There was no outside factor to initiate the change. This time, I had to make the decision and take the leap of faith to create a positive change. My work was no longer fulfilling, I longed to make my passion a priority and I wanted to be with my family again. I chose to step away from my full-time job in a dire economy. It was a crazy choice. My husband, thankfully, received more hours and then a promotion.
It’s been three months now and we are fully into the school year. I’m getting to know my children again, getting to know their strengths and wishes and the little things that make us all giggle all over again. And I am able to write everyday, more words that I ever thought I could.
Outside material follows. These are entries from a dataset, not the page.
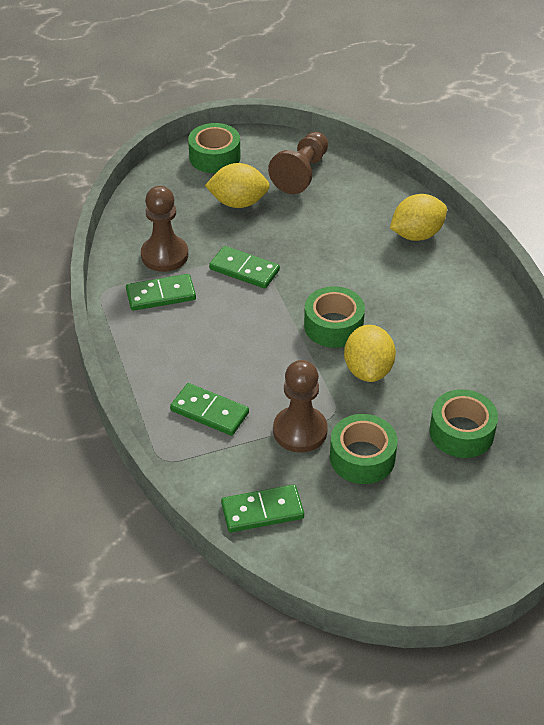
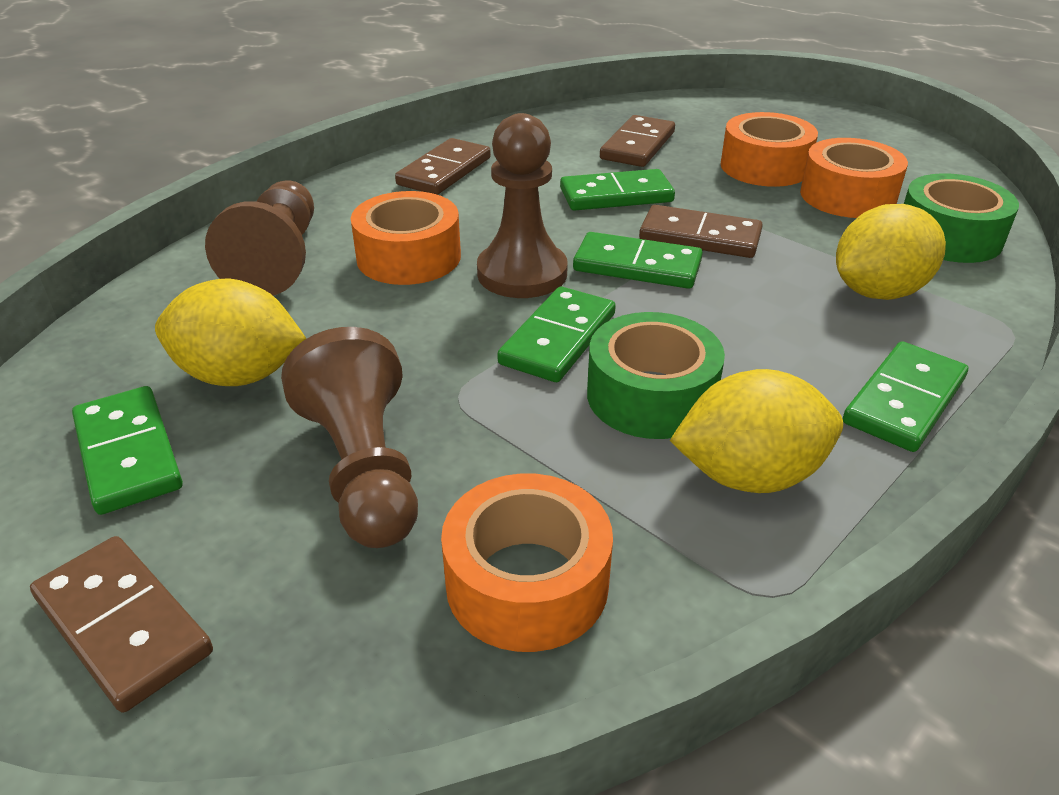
brown domino: none = 0 -> [30,536,213,712] [395,138,491,195] [600,115,675,167] [639,205,763,258] = 4
green domino: [126,274,196,311] [170,383,249,436] [209,246,280,289] [221,484,304,532] = 4 -> [72,386,183,515] [497,287,616,382] [560,169,675,211] [573,232,703,289] [843,341,968,452] = 5
green tape: [188,123,241,173] [304,286,365,348] [330,414,397,484] [429,389,498,458] = 4 -> [587,312,725,439] [904,173,1019,263] = 2
orange tape: none = 0 -> [351,191,461,285] [441,474,613,652] [721,112,818,187] [800,138,908,218] = 4

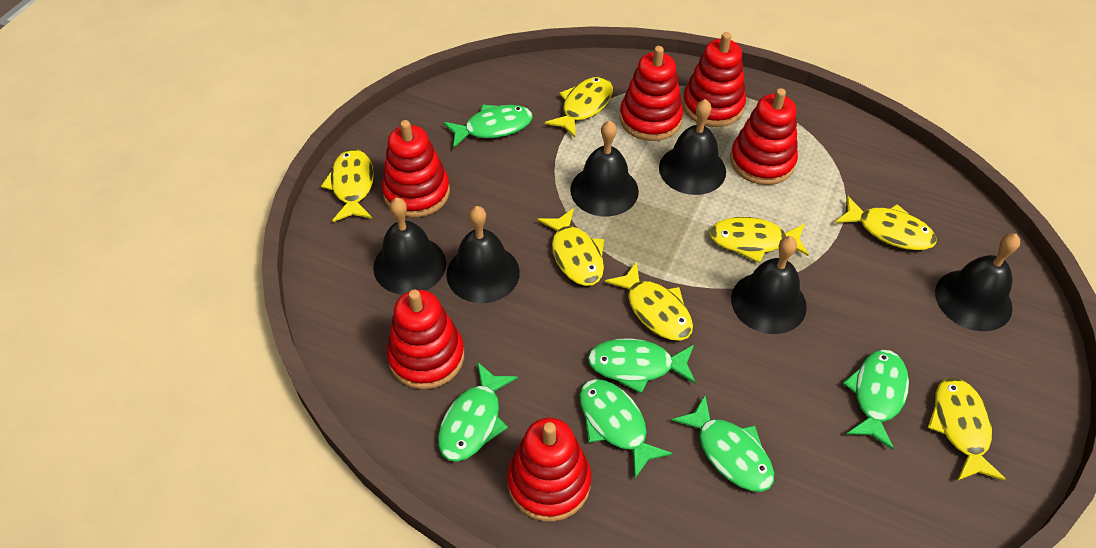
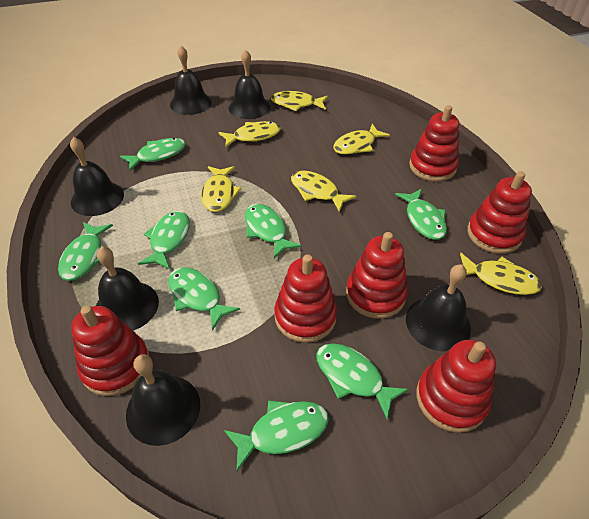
green fish: [438,363,518,462] [443,105,533,148] [579,379,673,478] [588,338,696,393] [672,395,774,492] [843,350,909,450] = 6 -> [58,222,113,281] [120,138,186,171] [138,211,190,269] [168,267,240,331] [224,400,329,471] [245,204,302,258] [316,343,409,419] [395,189,447,240] = 8
yellow fish: [321,149,374,222] [537,208,604,286] [545,77,613,138] [605,261,693,341] [709,217,809,263] [835,195,937,250] [928,377,1006,481] = 7 -> [201,166,242,212] [218,121,281,148] [271,91,328,111] [291,171,356,212] [333,124,390,155] [460,253,542,295] = 6

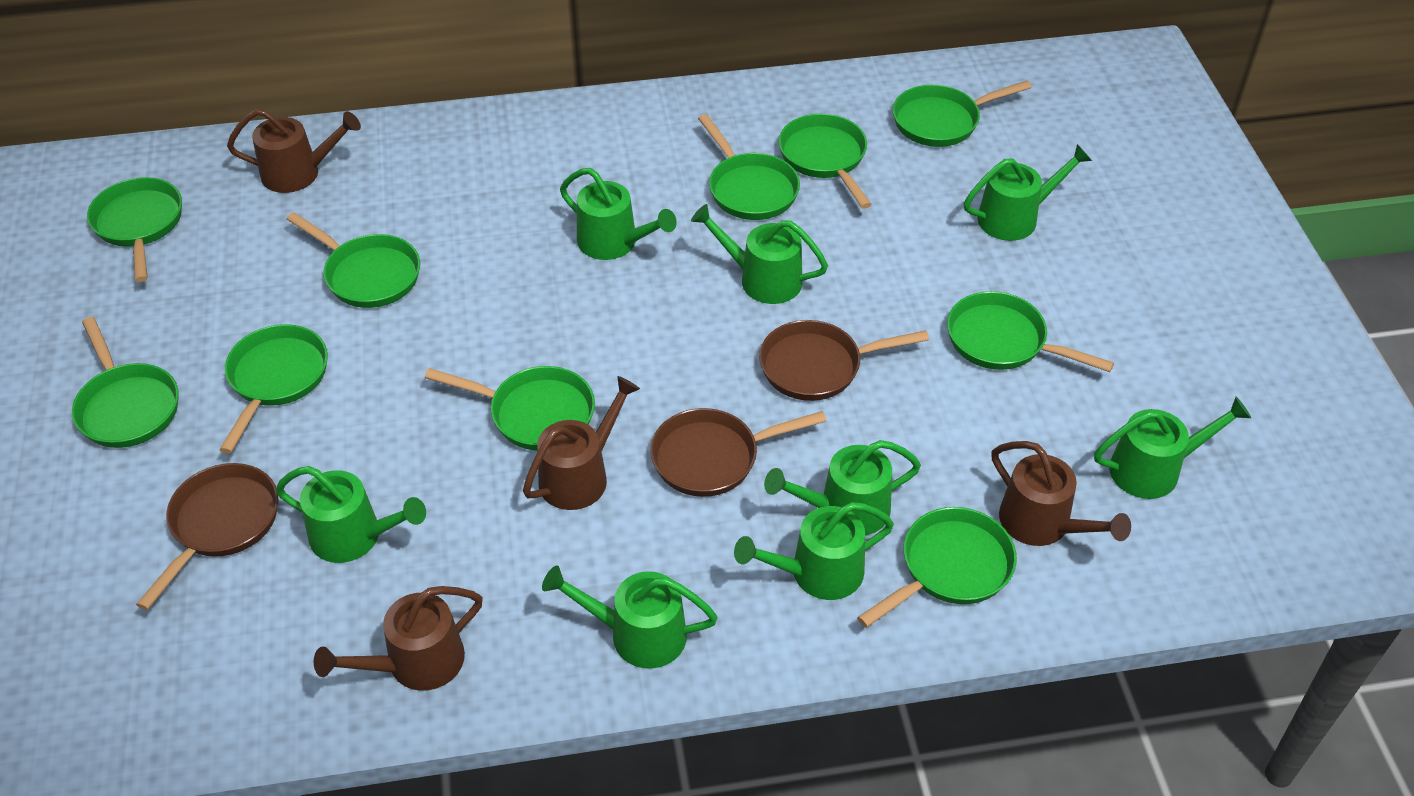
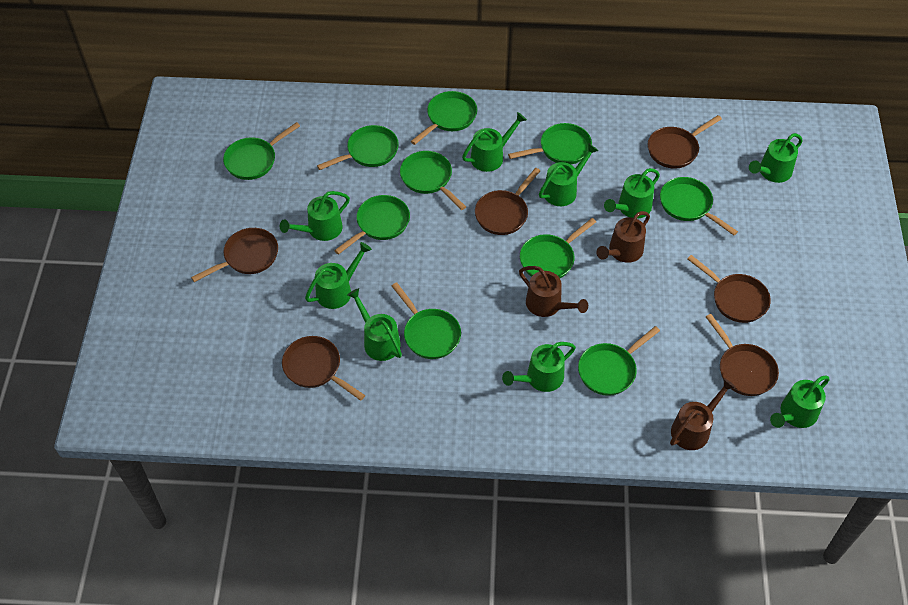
brown pan: [136,463,278,610] [650,408,826,497] [759,320,929,401] = 3 -> [191,228,278,282] [282,336,365,401] [475,168,540,235] [648,115,722,169] [687,255,771,323] [706,314,779,396] = 6
brown watering can: [227,109,361,193] [314,586,483,691] [523,376,640,510] [992,441,1131,546] = 4 -> [519,266,588,317] [596,211,650,263] [670,378,736,450] = 3
green watering can: [276,466,426,563] [542,565,718,669] [560,168,677,260] [691,204,828,304] [734,502,894,600] [764,440,921,535] [964,144,1092,241] [1094,397,1251,499] = 8 -> [280,191,350,241] [305,242,372,309] [347,288,402,361] [462,112,527,172] [502,342,576,392] [539,143,599,206] [604,168,660,219] [749,133,803,183] [770,376,830,428] = 9

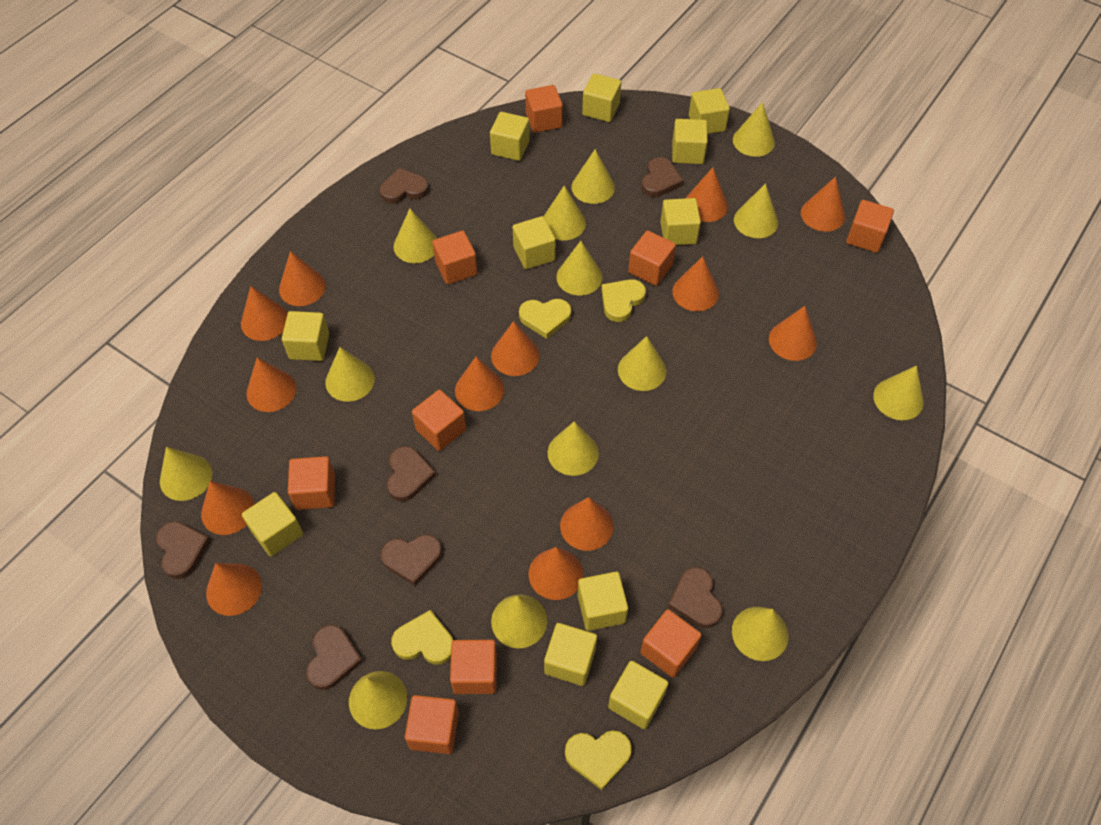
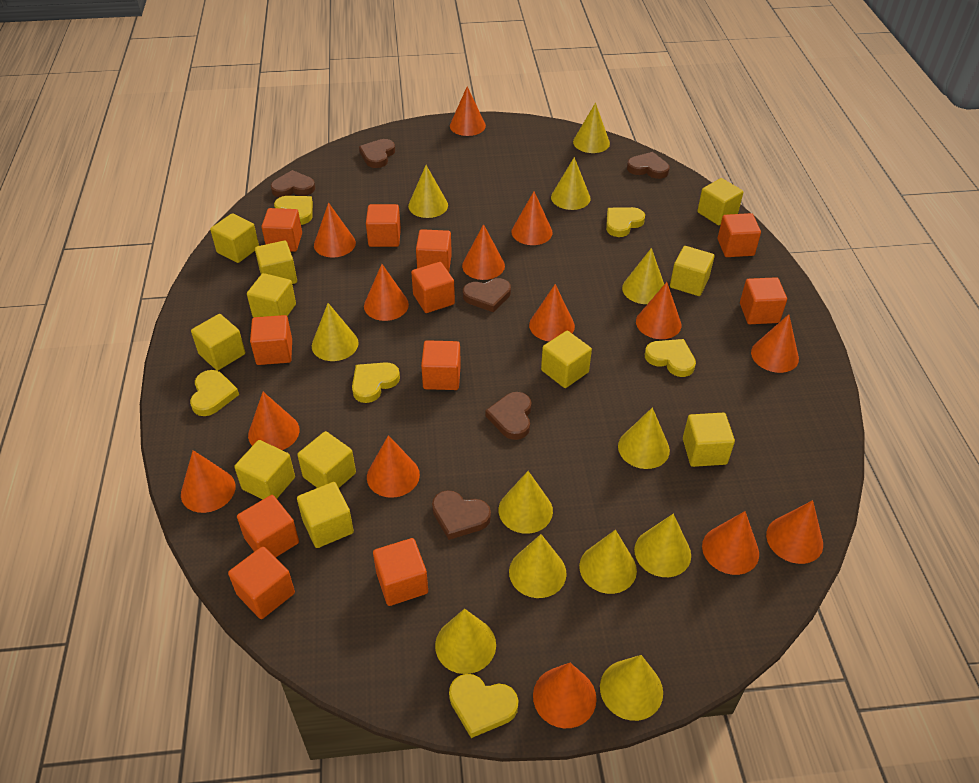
brown heart: [156,521,211,579] [306,625,363,690] [380,168,429,204] [381,535,442,586] [387,446,436,502] [641,157,683,197] [668,567,722,628] = 7 -> [270,170,315,197] [359,139,395,168] [432,490,491,540] [463,278,511,312] [485,392,532,440] [627,152,670,179] = 6
orange cone: [201,481,254,535] [206,563,262,616] [241,286,287,341] [246,357,296,412] [279,251,326,306] [455,357,504,411] [491,321,540,376] [528,547,583,600] [560,497,613,551] [672,256,719,311] [686,167,728,222] [769,306,817,361] [801,177,845,232] = 13 -> [181,450,235,513] [248,392,300,450] [314,203,356,258] [364,264,409,321] [367,435,420,498] [450,86,486,136] [462,224,505,280] [511,192,553,245] [529,284,575,342] [533,663,597,728] [636,282,682,339] [702,511,759,575] [751,314,799,373] [766,500,823,564] = 14
orange cube: [288,456,335,510] [405,695,459,754] [412,390,466,451] [432,231,477,284] [450,640,497,694] [525,85,563,133] [628,230,676,286] [640,609,701,678] [846,200,894,253] = 9 -> [228,546,295,619] [237,495,299,558] [250,315,292,365] [262,208,302,252] [366,204,401,247] [373,538,428,606] [411,262,455,313] [416,229,452,272] [421,340,461,390] [718,213,761,257] [740,277,787,324] = 11
yellow cone: [160,447,212,501] [325,347,375,402] [349,671,407,729] [394,209,437,263] [491,595,547,648] [543,186,586,241] [548,421,599,476] [556,241,602,296] [572,149,615,204] [618,336,666,391] [732,607,789,661] [733,102,775,157] [734,183,778,238] [873,366,924,420] = 14 -> [312,303,359,361] [408,165,448,218] [435,609,496,674] [499,471,553,534] [509,534,567,598] [551,157,590,210] [573,103,610,153] [579,530,637,594] [600,655,663,721] [618,408,670,469] [622,248,664,304] [634,514,691,577] = 12
yellow heart: [391,610,453,665] [519,299,571,339] [565,730,632,790] [601,279,646,322] = 4 -> [190,370,239,416] [274,196,313,225] [352,362,400,403] [449,674,519,738] [606,207,645,237] [645,339,696,377] = 6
Homeschooling has provided our family a base from where we seek out to find balance. I am with my children more and it is a joy. This monumental journey over the course of six years has taken us to new places in our lives, in our minds and in our hearts. The kids and I are more connected and I can listen to their chatty stories of life with renew interest and participation.
I am thankful for the opportunities that homeschooling has opened for my family and for the stability it has provided us along our bumpy road. Most of all, I’m thankful that I get to be more present with my precious children. This week my daughter has said she wants to learn how to make the stuffing with me. It will be a pleasure and an honor to teach her.